Я задумалась, и пауза затянулась. Вот развилка на жизненном пути, и от того, куда мы повернем, зависело многое.

– Руди, милый, риск есть в обоих вариантах… Но мне кажется, что для нашего будущего ребенка, да и для нас самих, будет лучше, если ты откажешься от Гамбурга. У тебя же есть еще половина Рокфеллеровской стипендии. А за полгода многое может произойти. Да.

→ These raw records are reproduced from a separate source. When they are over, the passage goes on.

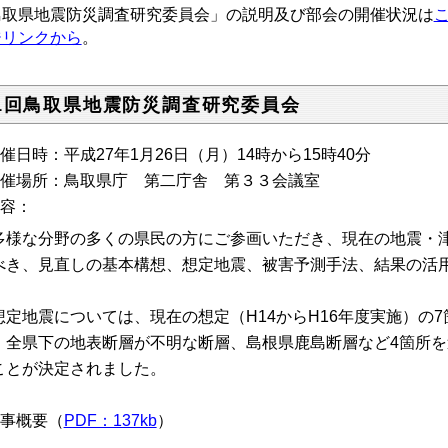
鳥取県地震防災調査研究委員会」の説明及び部会の開催状況は
ジリンクから
。
1回鳥取県地震防災調査研究委員会
開催日時：平成27年1月26日（月）14時から15時40分
開催場所：鳥取県庁 第二庁舎 第３３会議室
内容：
様な分野の多くの県民の方にご参画いただき、現在の地震・津
べき、見直しの基本構想、想定地震、被害予測手法、結果の活
。
定地震については、現在の想定（H14からH16年度実施）の
、全県下の地表断層が不明な断層、島根県鹿島断層など4箇所
ことが決定されました。
議事概要（
PDF：137kb
）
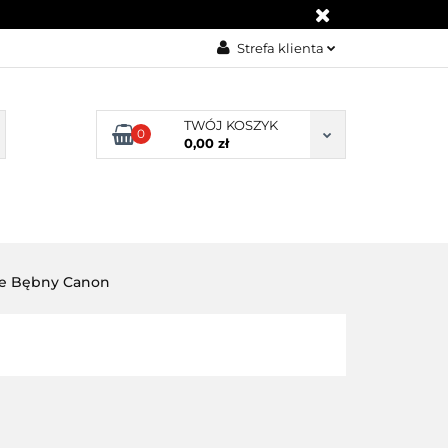
KONTAKT
Strefa klienta
Zaloguj się
Załóż konto
TWÓJ KOSZYK
0
0,00 zł
Dodaj zgłoszenie
Zgody cookies
BLOG
KONTAKT
ne Bębny Canon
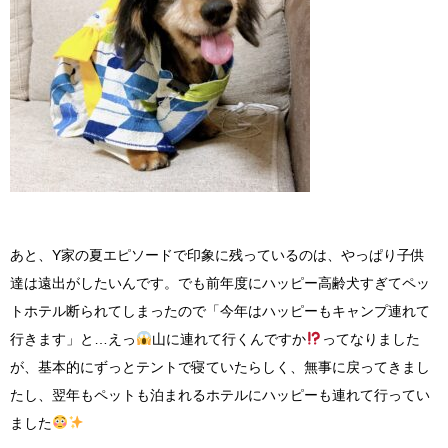
あと、Y家の夏エピソードで印象に残っているのは、やっぱり子供
達は遠出がしたいんです。でも前年度にハッピー高齢犬すぎてペッ
トホテル断られてしまったので「今年はハッピーもキャンプ連れて
行きます」と…えっ
山に連れて行くんですか
ってなりました
が、基本的にずっとテントで寝ていたらしく、無事に戻ってきまし
たし、翌年もペットも泊まれるホテルにハッピーも連れて行ってい
ました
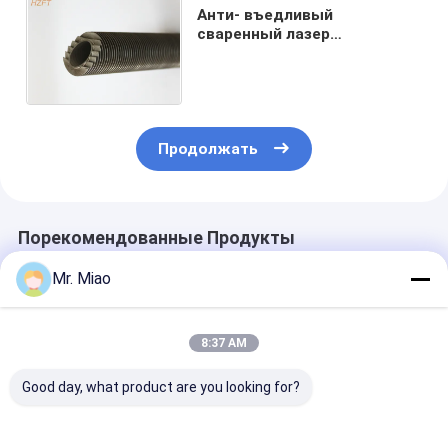
Анти- въедливый
сваренный лазер
нержавеющей стали
ребристых труб для
теплообменных аппаратов
Продолжать
Порекомендованные Продукты
Mr. Miao
8:37 AM
Good day, what product are you looking for?
317 / лазер 317L
Вторичные
Сваренный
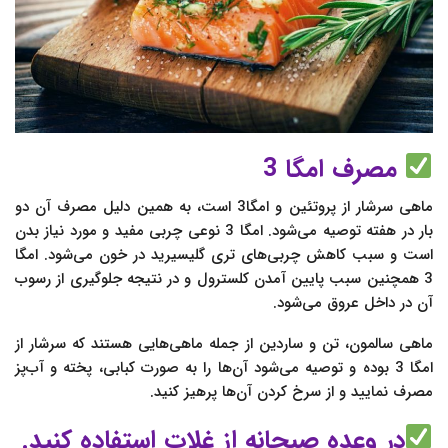
مصرف امگا 3
ماهی سرشار از پروتئین و امگا3 است، به همین دلیل مصرف آن دو
بار در هفته توصیه می‌شود. امگا 3 نوعی چربی مفید و مورد نیاز بدن
است و سبب کاهش چربی‌های تری گلیسیرید در خون می‌شود. امگا
3 همچنین سبب پایین آمدن کلسترول و در نتیجه جلوگیری از رسوب
آن در داخل عروق می‌شود.
ماهی سالمون، تن و ساردین از جمله ماهی‌هایی هستند که سرشار از
امگا 3 بوده و توصیه می‌شود آن‌ها را به صورت کبابی، پخته و آب‌پز
مصرف نمایید و از سرخ کردن آن‌ها پرهیز کنید.
در وعده صبحانه از غلات استفاده کنید.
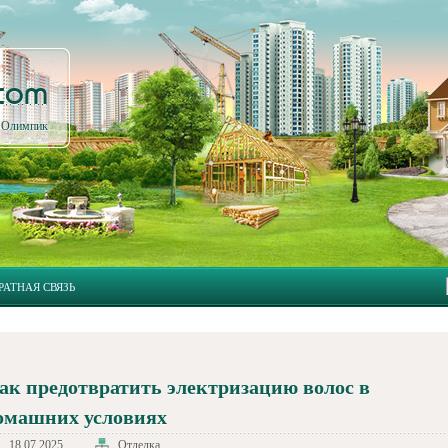
.com
л Олимпик
РАТНАЯ СВЯЗЬ
ак предотвратить электризацию волос в
омашних условиях
18.07.2025
Отделка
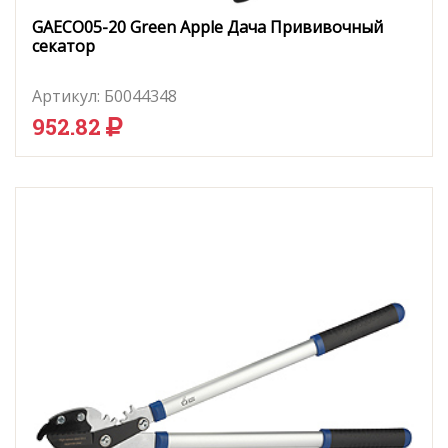
GAECO05-20 Green Apple Дача Прививочный
секатор
Артикул:
Б0044348
952.82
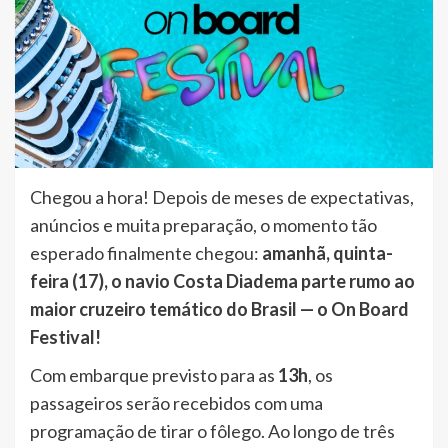
Chegou a hora! Depois de meses de expectativas,
anúncios e muita preparação, o momento tão
esperado finalmente chegou:
amanhã, quinta-
feira (17), o navio Costa Diadema parte rumo ao
maior cruzeiro temático do Brasil — o On Board
Festival!
Com embarque previsto para as
13h
, os
passageiros serão recebidos com uma
programação de tirar o fôlego. Ao longo de três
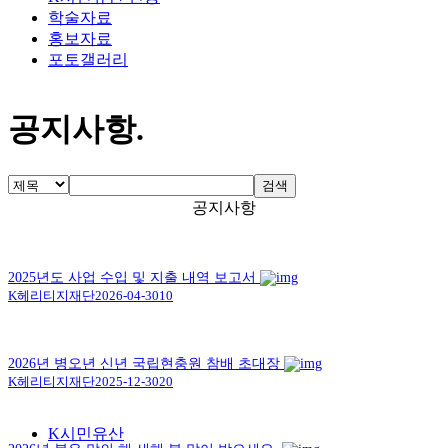
학술자료
홍보자료
포토갤러리
공지사항
.
검색
공지사항
2025년도 사업 수입 및 지출 내역 보고서
K헤리티지재단
2026-04-30
10
2026년 병오년 신년 국립현충원 참배 초대장
K헤리티지재단
2025-12-30
20
K시민유산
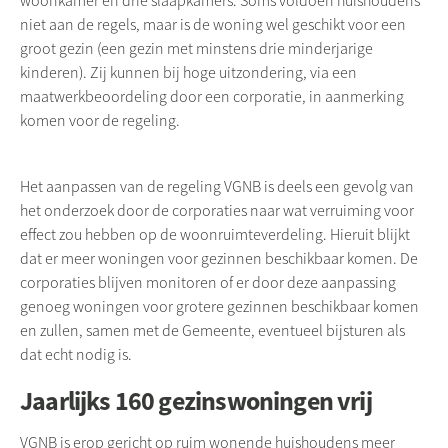
woonkamer en drie slaapkamers. Soms voldoen huishoudens
niet aan de regels, maar is de woning wel geschikt voor een
groot gezin (een gezin met minstens drie minderjarige
kinderen). Zij kunnen bij hoge uitzondering, via een
maatwerkbeoordeling door een corporatie, in aanmerking
komen voor de regeling.
Het aanpassen van de regeling VGNB is deels een gevolg van
het onderzoek door de corporaties naar wat verruiming voor
effect zou hebben op de woonruimteverdeling. Hieruit blijkt
dat er meer woningen voor gezinnen beschikbaar komen. De
corporaties blijven monitoren of er door deze aanpassing
genoeg woningen voor grotere gezinnen beschikbaar komen
en zullen, samen met de Gemeente, eventueel bijsturen als
dat echt nodig is.
Jaarlijks 160 gezinswoningen vrij
VGNB is erop gericht op ruim wonende huishoudens meer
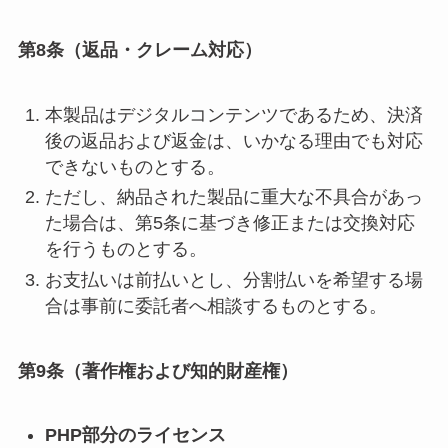
第8条（返品・クレーム対応）
本製品はデジタルコンテンツであるため、決済
後の返品および返金は、いかなる理由でも対応
できないものとする。
ただし、納品された製品に重大な不具合があっ
た場合は、第5条に基づき修正または交換対応
を行うものとする。
お支払いは前払いとし、分割払いを希望する場
合は事前に委託者へ相談するものとする。
第9条（著作権および知的財産権）
PHP部分のライセンス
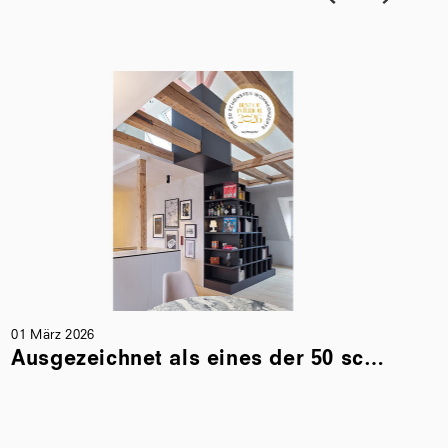
15 Dez. 2025
Ausgezeichnet als eines der 50 schönsten Wohnkonzepte
Auszeichnung archilovers – Apartment O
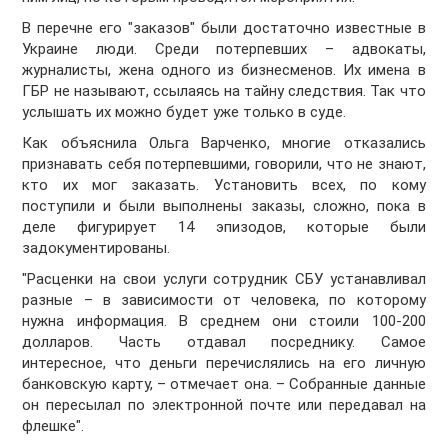
В перечне его "заказов" были достаточно известные в
Украине люди. Среди потерпевших – адвокаты,
журналисты, жена одного из бизнесменов. Их имена в
ГБР не называют, ссылаясь на тайну следствия. Так что
услышать их можно будет уже только в суде.
Как объяснила Ольга Варченко, многие отказались
признавать себя потерпевшими, говорили, что не знают,
кто их мог заказать. Установить всех, по кому
поступили и были выполнены заказы, сложно, пока в
деле фигурирует 14 эпизодов, которые были
задокументированы.
"Расценки на свои услуги сотрудник СБУ устанавливал
разные – в зависимости от человека, по которому
нужна информация. В среднем они стоили 100-200
долларов. Часть отдавал посреднику. Самое
интересное, что деньги перечислялись на его личную
банковскую карту, – отмечает она. – Собранные данные
он пересылал по электронной почте или передавал на
флешке".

Так в начале 1933 года было принято судьбоносное решение.

Кембридж, 1933 г.

В начале апреля 1933 года мы покинули Рим и отправились в Англию. Как всегда, заехали в Берлин. Гитлер уже канцлер Германии. «Арийцы высшая раса» – уже официальный лозунг. Дахау уже открыт. Руди снова пытается уговорить родителей уехать из Германии, и снова безуспешно.

В Англии я еще никогда не была. Отличия от континентальной Европы, к которой я уже начала привыкать, поразили меня сразу же. Холодные спальни в пансионах, игрушечные железнодорожные вагоны, двери которых открываются только снаружи, дороги шириной в один автомобиль, движущийся слева, а не справа, бесконечные зеленые изгороди, фунты вместо килограммов и мили вместо километров. Традиция превыше всего.

О еде и говорить нечего. Плачевная еда без вкуса и запаха. Думаю, это связано с пуританской идеей, что еда – это нечто материальное, недостойное того, чтобы ею интересоваться. Хотя, если готовить самому из продуктов, которые есть в магазинах, можно добиться любого результата. В Англии Руди полюбил стряпню, это стало его хобби на долгие годы. От меня он научился русской кухне. Вот уж я радовалась!

Одним из немногих теоретиков в Кембридже, который, собственно, и пригласил Руди, был Ральф Фаулер, занимавшийся в основном астрофизикой. В любой задаче его интересовала прежде всего математическая сторона. Как-то Руди заметил:

– Вряд ли я смогу сотрудничать с Фаулером, у меня совсем другие интересы. Впрочем, кое-что полезное я от него узнал. «Даже если вы считаете своего оппонента полным идиотом, а его работу грубо ошибочной, в вашей ответной статье вы не можете написать “полный идиот”. Вы должны дать это понять читателю иносказательно. Этот элемент нашей работы я бы назвал искусством».

Разумеется, мы познакомились с Резерфордом. Иногда он устраивал приемы у себя дома. На них приглашались все его сотрудники с женами. Он любил рассказывать истории из своей жизни. Однажды он вспомнил, как король Георг V и королева Мария посетили Кембридж по случаю открытия новой библиотеки. Король задал библиотекарю какой-то глупый вопрос, но, прежде чем тот успел ответить, королева кольнула его (короля) в бок кончиком зонтика и довольно громко сказала: «Георг! Не глупи!»